WHAT YOU SHOULD DO
Please substitute "closest whole percent" for "nearest percent" everywhere in the records below and write them out again with nothing else changed. Leave the pictures out.

*** Opening of SOURCE MATERIAL ***

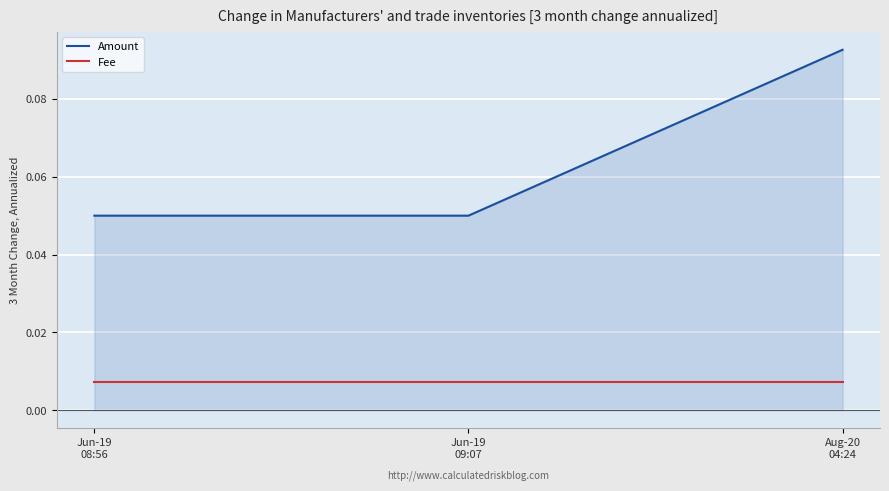

Rank the series at Jun-19
08:56 from lowest to highest value.

Fee, Amount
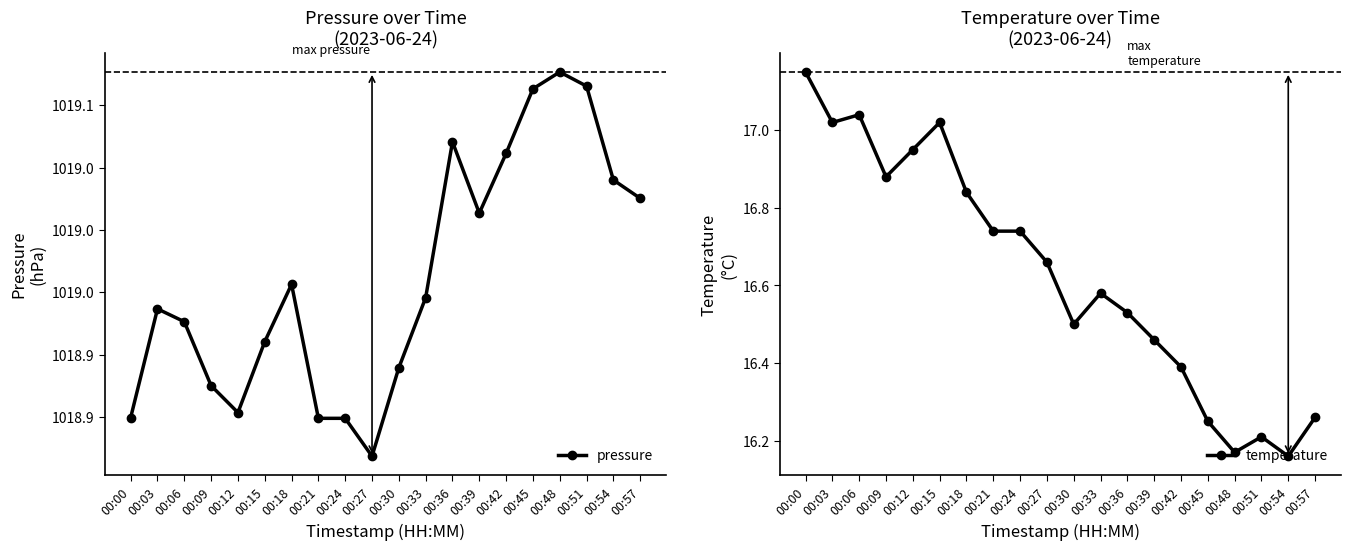

Reading left to right, transcribe all the data shown in this chart.

pressure: 1018.8	1018.9	1018.9	1018.9	1018.9	1018.9	1019.0	1018.8	1018.8	1018.8	1018.9	1018.9	1019.1	1019.0	1019.1	1019.1	1019.1	1019.1	1019.0	1019.0
temperature: 17.1	17.0	17.0	16.9	16.9	17.0	16.8	16.7	16.7	16.7	16.5	16.6	16.5	16.5	16.4	16.2	16.2	16.2	16.2	16.3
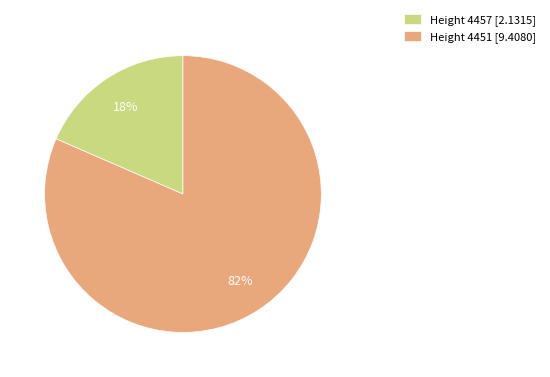

To the nearest percent, what is the average slice percentage?

50%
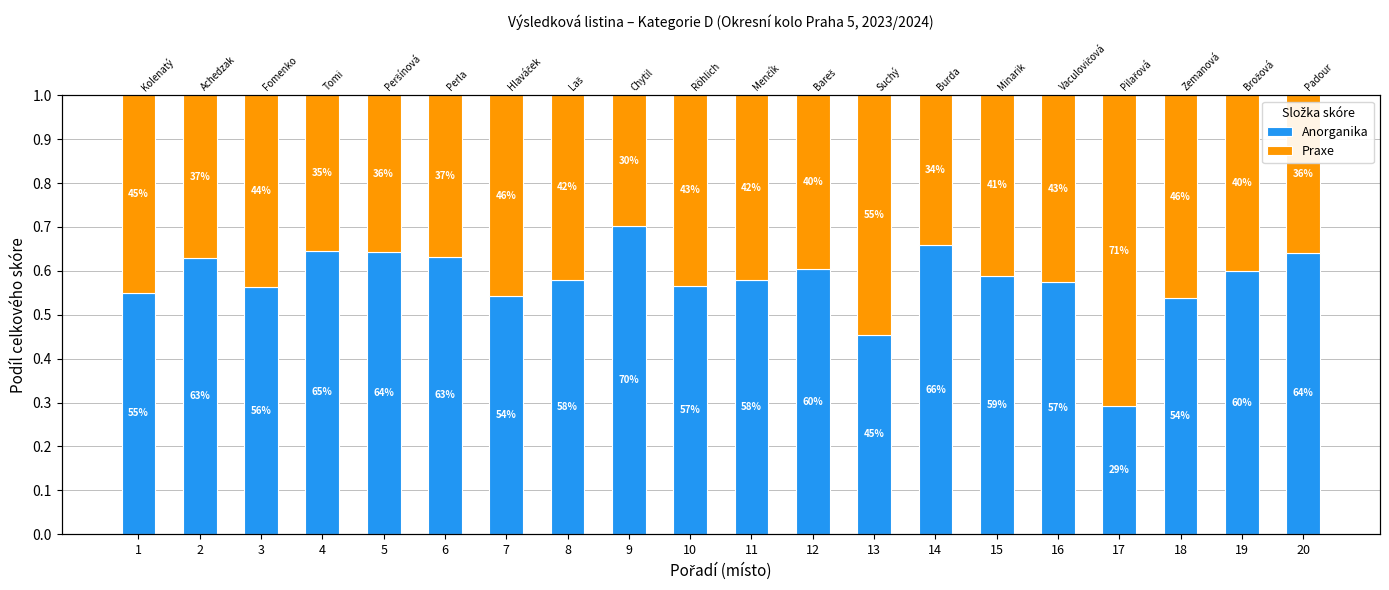

How many groups of bars are there?

20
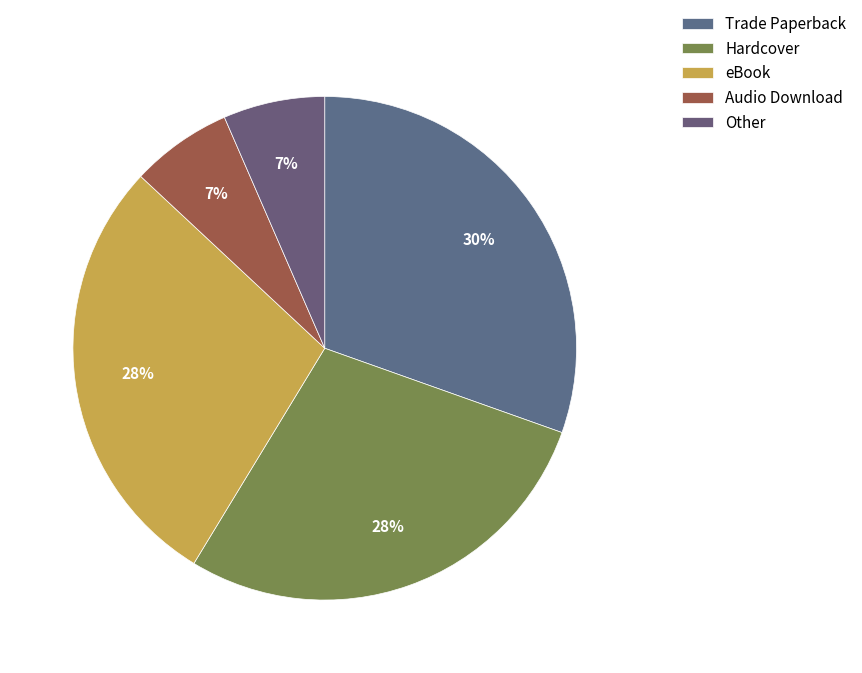

To the nearest percent, what is the average slice percentage?

20%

*** Close of SOURCE MATERIAL ***

ANSWER TO THE PROBLEM
Rank the series at Jun-19
08:56 from lowest to highest value.

Fee, Amount

Reading left to right, transcribe all the data shown in this chart.

pressure: 1018.8	1018.9	1018.9	1018.9	1018.9	1018.9	1019.0	1018.8	1018.8	1018.8	1018.9	1018.9	1019.1	1019.0	1019.1	1019.1	1019.1	1019.1	1019.0	1019.0
temperature: 17.1	17.0	17.0	16.9	16.9	17.0	16.8	16.7	16.7	16.7	16.5	16.6	16.5	16.5	16.4	16.2	16.2	16.2	16.2	16.3

To the closest whole percent, what is the average slice percentage?

50%

How many groups of bars are there?

20

To the closest whole percent, what is the average slice percentage?

20%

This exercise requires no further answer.